* _Brano fornito_:
La storia del figlicidio di Atamante dovette essere nota dall’auctor intellectualis del dipinto di Botticelli, dal momento che non solo è riportata nel IV libro delle Metamorfosi di Ovidio, senza dubbio uno dei più importanti veicoli di trasmissione della mitologia classica nel Rinascimento; ma anche perché la stessa vicenda è narrata nella Divina Commedia da Dante e nelle Genealogiae Deorum Gentilium di Giovanni Boccaccio, autore chiamato ripetutamente in causa nel fondale della Calunnia. Grazie al lavoro estremamente scrupoloso di catalogazione dei repertori svolto dai ricercatori coinvolti nel progetto Iconos, è possibile seguire le origini, gli sviluppi e la diffusione che il tema della Follia di Atamante ebbe durante il primo Rinascimento italiano e, in particolar modo, fiorentino. Le fonti classiche che riferiscono del figlicidio compiuto da Atamante sono sette. Tre di esse: Ovidio (Fasti, VI vv. 499-504), Stazio (Tebaide, III vv. 186-188) e Pausania (Graeciae descriptio, I 44, 7), citano solo succintamente la fabula senza far riferimento al come fosse stata provocata la morte di Learco.

* _Registrazioni dei dati_:
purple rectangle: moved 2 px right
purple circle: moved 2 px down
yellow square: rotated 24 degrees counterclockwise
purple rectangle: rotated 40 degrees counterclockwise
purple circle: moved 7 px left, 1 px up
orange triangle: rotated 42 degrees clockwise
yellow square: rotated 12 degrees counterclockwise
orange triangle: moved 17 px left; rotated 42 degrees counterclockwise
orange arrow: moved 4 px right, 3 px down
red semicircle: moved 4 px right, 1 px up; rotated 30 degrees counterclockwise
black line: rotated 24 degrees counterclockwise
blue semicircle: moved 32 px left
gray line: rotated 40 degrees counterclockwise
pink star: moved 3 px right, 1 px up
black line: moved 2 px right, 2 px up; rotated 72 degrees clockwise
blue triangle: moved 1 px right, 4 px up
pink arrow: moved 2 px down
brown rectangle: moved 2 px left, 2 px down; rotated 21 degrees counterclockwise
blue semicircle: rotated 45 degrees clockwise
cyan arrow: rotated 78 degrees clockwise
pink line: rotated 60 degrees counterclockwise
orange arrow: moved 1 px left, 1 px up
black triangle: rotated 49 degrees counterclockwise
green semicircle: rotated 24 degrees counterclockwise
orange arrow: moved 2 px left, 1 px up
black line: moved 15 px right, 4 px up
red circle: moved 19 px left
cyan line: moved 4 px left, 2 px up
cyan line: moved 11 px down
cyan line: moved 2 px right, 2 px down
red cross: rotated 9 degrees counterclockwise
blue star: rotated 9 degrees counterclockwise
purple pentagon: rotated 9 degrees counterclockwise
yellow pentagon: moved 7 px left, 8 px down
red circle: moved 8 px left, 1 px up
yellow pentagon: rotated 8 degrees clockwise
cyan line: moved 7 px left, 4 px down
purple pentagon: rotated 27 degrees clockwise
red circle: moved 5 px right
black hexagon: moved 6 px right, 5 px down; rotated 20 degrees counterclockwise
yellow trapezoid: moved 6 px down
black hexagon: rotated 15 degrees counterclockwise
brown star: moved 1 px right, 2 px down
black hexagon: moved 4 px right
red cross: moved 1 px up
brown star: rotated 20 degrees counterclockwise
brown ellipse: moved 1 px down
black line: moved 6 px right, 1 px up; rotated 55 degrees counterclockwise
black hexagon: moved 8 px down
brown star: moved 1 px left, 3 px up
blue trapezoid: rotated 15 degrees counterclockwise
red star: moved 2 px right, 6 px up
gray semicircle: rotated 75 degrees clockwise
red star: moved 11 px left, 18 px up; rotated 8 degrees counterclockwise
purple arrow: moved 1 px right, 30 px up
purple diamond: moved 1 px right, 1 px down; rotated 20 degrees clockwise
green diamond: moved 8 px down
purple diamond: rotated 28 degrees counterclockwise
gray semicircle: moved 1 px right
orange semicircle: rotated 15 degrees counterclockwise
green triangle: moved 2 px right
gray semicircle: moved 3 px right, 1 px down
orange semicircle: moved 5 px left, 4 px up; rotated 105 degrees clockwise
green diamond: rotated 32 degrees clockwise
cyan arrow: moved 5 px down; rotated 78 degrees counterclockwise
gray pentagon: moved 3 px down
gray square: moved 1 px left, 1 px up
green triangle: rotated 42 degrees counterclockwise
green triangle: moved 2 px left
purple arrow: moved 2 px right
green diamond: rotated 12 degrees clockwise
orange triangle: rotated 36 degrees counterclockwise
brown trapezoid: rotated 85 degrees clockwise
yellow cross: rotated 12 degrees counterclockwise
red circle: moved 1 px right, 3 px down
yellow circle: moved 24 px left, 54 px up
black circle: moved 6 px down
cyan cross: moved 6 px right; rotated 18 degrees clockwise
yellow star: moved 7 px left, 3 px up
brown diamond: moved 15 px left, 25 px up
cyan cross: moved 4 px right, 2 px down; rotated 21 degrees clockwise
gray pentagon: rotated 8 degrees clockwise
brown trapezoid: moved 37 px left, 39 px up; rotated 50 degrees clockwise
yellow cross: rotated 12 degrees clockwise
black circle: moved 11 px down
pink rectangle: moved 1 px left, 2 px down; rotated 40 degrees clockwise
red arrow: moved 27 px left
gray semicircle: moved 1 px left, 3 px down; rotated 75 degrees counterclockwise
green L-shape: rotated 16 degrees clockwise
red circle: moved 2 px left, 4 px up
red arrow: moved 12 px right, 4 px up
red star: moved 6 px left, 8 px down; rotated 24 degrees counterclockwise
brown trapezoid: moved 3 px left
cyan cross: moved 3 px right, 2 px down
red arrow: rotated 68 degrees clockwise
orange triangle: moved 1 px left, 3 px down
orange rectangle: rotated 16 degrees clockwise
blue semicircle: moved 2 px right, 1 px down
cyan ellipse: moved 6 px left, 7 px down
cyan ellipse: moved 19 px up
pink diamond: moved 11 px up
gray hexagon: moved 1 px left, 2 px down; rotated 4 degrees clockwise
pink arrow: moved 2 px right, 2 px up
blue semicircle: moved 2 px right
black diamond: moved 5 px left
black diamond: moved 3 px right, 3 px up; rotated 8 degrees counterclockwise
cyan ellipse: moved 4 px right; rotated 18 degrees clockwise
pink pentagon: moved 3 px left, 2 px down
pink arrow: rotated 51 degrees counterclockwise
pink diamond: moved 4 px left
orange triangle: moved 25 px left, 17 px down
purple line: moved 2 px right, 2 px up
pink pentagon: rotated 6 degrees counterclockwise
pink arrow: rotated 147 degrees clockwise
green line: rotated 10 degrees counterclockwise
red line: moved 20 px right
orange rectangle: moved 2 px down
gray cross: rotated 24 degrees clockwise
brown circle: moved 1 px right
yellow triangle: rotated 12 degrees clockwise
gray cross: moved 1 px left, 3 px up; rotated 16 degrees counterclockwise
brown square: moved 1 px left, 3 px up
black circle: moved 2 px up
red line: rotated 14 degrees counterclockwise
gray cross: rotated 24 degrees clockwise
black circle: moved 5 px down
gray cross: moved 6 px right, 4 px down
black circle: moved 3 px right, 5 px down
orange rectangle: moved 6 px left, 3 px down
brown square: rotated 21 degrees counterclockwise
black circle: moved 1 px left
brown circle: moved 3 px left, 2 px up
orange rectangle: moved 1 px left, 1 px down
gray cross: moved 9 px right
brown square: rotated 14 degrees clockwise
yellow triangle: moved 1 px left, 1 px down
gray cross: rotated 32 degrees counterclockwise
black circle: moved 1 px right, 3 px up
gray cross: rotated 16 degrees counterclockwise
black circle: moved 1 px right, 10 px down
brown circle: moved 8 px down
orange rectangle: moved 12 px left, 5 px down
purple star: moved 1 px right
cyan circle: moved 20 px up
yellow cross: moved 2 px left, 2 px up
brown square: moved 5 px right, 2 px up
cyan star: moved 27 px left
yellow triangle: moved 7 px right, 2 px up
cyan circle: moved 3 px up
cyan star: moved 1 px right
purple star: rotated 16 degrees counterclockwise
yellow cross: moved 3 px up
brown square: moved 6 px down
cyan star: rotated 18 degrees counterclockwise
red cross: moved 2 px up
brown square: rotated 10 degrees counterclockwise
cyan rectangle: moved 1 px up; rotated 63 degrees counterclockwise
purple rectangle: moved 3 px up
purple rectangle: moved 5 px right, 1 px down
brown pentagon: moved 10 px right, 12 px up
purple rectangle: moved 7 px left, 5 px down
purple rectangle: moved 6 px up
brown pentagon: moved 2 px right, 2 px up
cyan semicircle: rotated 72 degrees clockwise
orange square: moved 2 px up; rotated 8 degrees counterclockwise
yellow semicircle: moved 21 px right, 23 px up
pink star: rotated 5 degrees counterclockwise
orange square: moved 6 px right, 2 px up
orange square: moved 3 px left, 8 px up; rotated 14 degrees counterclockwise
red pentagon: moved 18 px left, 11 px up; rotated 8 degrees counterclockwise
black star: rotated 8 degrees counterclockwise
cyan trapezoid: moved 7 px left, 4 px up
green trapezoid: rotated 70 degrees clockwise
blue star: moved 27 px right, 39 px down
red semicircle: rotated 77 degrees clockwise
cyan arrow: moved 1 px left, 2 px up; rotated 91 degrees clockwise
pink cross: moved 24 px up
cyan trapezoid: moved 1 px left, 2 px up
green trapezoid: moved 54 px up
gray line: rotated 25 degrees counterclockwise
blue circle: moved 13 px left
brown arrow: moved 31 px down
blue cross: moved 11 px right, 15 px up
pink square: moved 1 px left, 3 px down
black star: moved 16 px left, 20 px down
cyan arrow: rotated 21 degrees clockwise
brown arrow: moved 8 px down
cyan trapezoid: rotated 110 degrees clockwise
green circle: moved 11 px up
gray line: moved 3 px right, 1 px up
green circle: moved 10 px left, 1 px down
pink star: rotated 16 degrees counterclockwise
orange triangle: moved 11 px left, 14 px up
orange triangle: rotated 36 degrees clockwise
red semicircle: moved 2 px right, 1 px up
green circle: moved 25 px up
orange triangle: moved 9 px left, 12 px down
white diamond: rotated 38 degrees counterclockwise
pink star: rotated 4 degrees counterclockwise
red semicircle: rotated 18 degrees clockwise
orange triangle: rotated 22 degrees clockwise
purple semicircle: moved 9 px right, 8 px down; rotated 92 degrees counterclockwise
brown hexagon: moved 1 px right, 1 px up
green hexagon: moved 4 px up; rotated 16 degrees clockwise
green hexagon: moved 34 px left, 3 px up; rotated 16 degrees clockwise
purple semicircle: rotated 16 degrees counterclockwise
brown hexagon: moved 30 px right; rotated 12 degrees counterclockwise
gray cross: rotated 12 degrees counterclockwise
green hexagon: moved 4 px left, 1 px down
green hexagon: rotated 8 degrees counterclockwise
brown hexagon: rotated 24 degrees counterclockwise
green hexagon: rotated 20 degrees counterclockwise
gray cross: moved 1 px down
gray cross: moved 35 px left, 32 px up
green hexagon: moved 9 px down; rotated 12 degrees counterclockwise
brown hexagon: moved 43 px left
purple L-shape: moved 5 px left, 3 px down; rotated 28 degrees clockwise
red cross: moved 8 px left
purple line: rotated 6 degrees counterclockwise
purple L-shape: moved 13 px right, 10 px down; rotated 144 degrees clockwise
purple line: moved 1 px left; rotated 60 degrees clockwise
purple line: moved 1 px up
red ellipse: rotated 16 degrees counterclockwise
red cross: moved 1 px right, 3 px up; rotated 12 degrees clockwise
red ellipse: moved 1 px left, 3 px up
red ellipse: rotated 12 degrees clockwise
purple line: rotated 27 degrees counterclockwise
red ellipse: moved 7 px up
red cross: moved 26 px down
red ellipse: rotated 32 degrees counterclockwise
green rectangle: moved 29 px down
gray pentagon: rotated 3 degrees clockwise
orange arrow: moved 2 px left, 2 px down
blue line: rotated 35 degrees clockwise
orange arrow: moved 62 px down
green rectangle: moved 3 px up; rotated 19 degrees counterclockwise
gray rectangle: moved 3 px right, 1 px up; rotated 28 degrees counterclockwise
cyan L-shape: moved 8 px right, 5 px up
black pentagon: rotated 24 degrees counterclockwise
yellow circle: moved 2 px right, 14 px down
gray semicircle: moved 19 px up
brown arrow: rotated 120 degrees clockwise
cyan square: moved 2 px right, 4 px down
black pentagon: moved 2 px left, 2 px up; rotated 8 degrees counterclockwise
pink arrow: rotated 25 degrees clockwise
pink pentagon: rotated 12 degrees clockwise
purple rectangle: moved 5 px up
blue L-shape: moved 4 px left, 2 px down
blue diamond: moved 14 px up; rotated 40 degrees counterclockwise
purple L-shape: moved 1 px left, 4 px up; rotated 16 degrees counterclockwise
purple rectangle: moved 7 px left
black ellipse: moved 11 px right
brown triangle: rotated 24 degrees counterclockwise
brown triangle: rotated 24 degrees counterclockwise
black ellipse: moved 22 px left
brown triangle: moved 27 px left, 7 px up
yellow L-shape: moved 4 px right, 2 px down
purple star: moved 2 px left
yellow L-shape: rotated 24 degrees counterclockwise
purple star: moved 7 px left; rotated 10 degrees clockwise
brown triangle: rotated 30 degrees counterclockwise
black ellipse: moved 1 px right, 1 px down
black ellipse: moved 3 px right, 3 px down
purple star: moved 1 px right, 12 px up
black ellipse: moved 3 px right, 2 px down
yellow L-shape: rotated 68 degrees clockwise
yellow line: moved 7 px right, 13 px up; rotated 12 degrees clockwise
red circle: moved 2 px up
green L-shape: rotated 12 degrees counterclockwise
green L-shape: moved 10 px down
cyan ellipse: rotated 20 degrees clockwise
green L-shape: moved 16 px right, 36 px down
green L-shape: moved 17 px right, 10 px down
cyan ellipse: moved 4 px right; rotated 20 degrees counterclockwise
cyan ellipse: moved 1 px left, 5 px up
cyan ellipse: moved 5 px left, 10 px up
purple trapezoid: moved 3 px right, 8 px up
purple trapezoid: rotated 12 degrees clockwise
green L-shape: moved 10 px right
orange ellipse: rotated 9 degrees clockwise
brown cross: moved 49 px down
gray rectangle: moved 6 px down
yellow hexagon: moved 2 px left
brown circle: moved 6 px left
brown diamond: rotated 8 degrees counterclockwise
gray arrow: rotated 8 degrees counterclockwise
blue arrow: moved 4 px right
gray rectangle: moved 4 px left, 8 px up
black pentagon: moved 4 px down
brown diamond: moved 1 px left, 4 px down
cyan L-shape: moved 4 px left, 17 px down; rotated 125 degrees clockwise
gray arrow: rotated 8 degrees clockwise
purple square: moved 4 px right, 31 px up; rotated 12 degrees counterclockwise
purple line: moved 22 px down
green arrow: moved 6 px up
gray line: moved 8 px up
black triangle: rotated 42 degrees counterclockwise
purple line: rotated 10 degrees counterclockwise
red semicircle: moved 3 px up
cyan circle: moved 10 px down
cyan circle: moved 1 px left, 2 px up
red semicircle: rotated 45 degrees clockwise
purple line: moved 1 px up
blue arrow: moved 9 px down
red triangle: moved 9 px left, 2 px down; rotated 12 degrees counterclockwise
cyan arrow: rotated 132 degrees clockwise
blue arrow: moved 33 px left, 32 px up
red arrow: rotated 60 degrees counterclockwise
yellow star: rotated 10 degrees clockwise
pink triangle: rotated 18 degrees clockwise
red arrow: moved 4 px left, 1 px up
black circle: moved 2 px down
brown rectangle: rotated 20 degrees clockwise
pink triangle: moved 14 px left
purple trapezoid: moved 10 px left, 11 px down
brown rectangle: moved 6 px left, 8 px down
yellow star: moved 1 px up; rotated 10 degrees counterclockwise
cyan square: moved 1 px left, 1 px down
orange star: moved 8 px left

* _Obiettivo A_: Parti dalla prima riga delle registrazioni e fermati dopo la riga che contiene "purple pentagon: rotated 27 degrees clockwise". Trasforma queste righe in un elenco numerato, senza le righe vuote.
* _Obiettivo B_: Prosegui il brano sulla follia di Atamante dopo l'ultima frase riportata.

* _Risultato A_:
1. purple rectangle: moved 2 px right
2. purple circle: moved 2 px down
3. yellow square: rotated 24 degrees counterclockwise
4. purple rectangle: rotated 40 degrees counterclockwise
5. purple circle: moved 7 px left, 1 px up
6. orange triangle: rotated 42 degrees clockwise
7. yellow square: rotated 12 degrees counterclockwise
8. orange triangle: moved 17 px left; rotated 42 degrees counterclockwise
9. orange arrow: moved 4 px right, 3 px down
10. red semicircle: moved 4 px right, 1 px up; rotated 30 degrees counterclockwise
11. black line: rotated 24 degrees counterclockwise
12. blue semicircle: moved 32 px left
13. gray line: rotated 40 degrees counterclockwise
14. pink star: moved 3 px right, 1 px up
15. black line: moved 2 px right, 2 px up; rotated 72 degrees clockwise
16. blue triangle: moved 1 px right, 4 px up
17. pink arrow: moved 2 px down
18. brown rectangle: moved 2 px left, 2 px down; rotated 21 degrees counterclockwise
19. blue semicircle: rotated 45 degrees clockwise
20. cyan arrow: rotated 78 degrees clockwise
21. pink line: rotated 60 degrees counterclockwise
22. orange arrow: moved 1 px left, 1 px up
23. black triangle: rotated 49 degrees counterclockwise
24. green semicircle: rotated 24 degrees counterclockwise
25. orange arrow: moved 2 px left, 1 px up
26. black line: moved 15 px right, 4 px up
27. red circle: moved 19 px left
28. cyan line: moved 4 px left, 2 px up
29. cyan line: moved 11 px down
30. cyan line: moved 2 px right, 2 px down
31. red cross: rotated 9 degrees counterclockwise
32. blue star: rotated 9 degrees counterclockwise
33. purple pentagon: rotated 9 degrees counterclockwise
34. yellow pentagon: moved 7 px left, 8 px down
35. red circle: moved 8 px left, 1 px up
36. yellow pentagon: rotated 8 degrees clockwise
37. cyan line: moved 7 px left, 4 px down
38. purple pentagon: rotated 27 degrees clockwise

* _Risultato B_:
Altre tre fonti: Igino (Le Fabule, 4), Apollodoro (Biblioteca, I 9,2 vv. 24-27), e Nonno di Panopoli (Dionisiache, X vv. 34-42) riferiscono che Atamante uccise il figlio maggiore durante una battuta di caccia, trafiggendolo con una freccia in un accesso di follia. Per contro, Ovidio, nelle Metamorfosi, è l’unico autore classico che tramanda la versione mitica secondo la quale Atamante uccise Learco con le proprie mani:

Improvvisamente, Atamante figlio di Eolo esclama furioso in mezzo alla reggia: “Iuh, compagni, tendete le reti in questa macchia! Ho visto or ora una leonessa passare con due cuccioli di qui!” E uscito di senno si lancia all’inseguimento della moglie, come una bestia feroce, le strappa dal seno il figlio Learco che ride e tende le piccole braccia, rotea due o tre volte il fanciullo per aria, come si fa con la fionda, e gli fracassa il viso contro una dura pietra, spietato. (Metamorfosi, IV vv. 499-510).

Quando, più tardi, l’episodio mitico venne recuperato, la versione tramandata da Igino, Apollodoro e Nonno di Panopoli cadde nell’oblio e si trasmise soltanto la variante affidata alle Metamorfosi di Ovidio che fu ripresa da Dante (Divina Commedia, XXX vv. 1-12), Boccaccio (Genealogiae Deorum Gentilium, XIII 67, 3) e Petrus Bercorius (Ovidius Moralizatus, tomo II, liber IV, 81); a cui fecero seguito, durante il Rinascimento, Giovanni Buonsignori (Ovidio Metamorphoseo Vulgare, L. IV cap. XXXV), Cristoforo Landino, maestro di Poliziano, Lorenzo il Magnifico e Ficino (La Commedia, Inferno XXX), e Niccolò degli Agostini, suddito anch’egli della Repubblica (Tutti li libri de Ovidio Methamorphoseos, 43.a / 43.b), autori questi ultimi di tre opere date alle stampe a Venezia nel 1497 e 1522.

La follia di Atamante, xilografia. In Giovanni dei Bonsignori, Ovidio Methamorphoseos vulgare, Venezia 1497, libro IV.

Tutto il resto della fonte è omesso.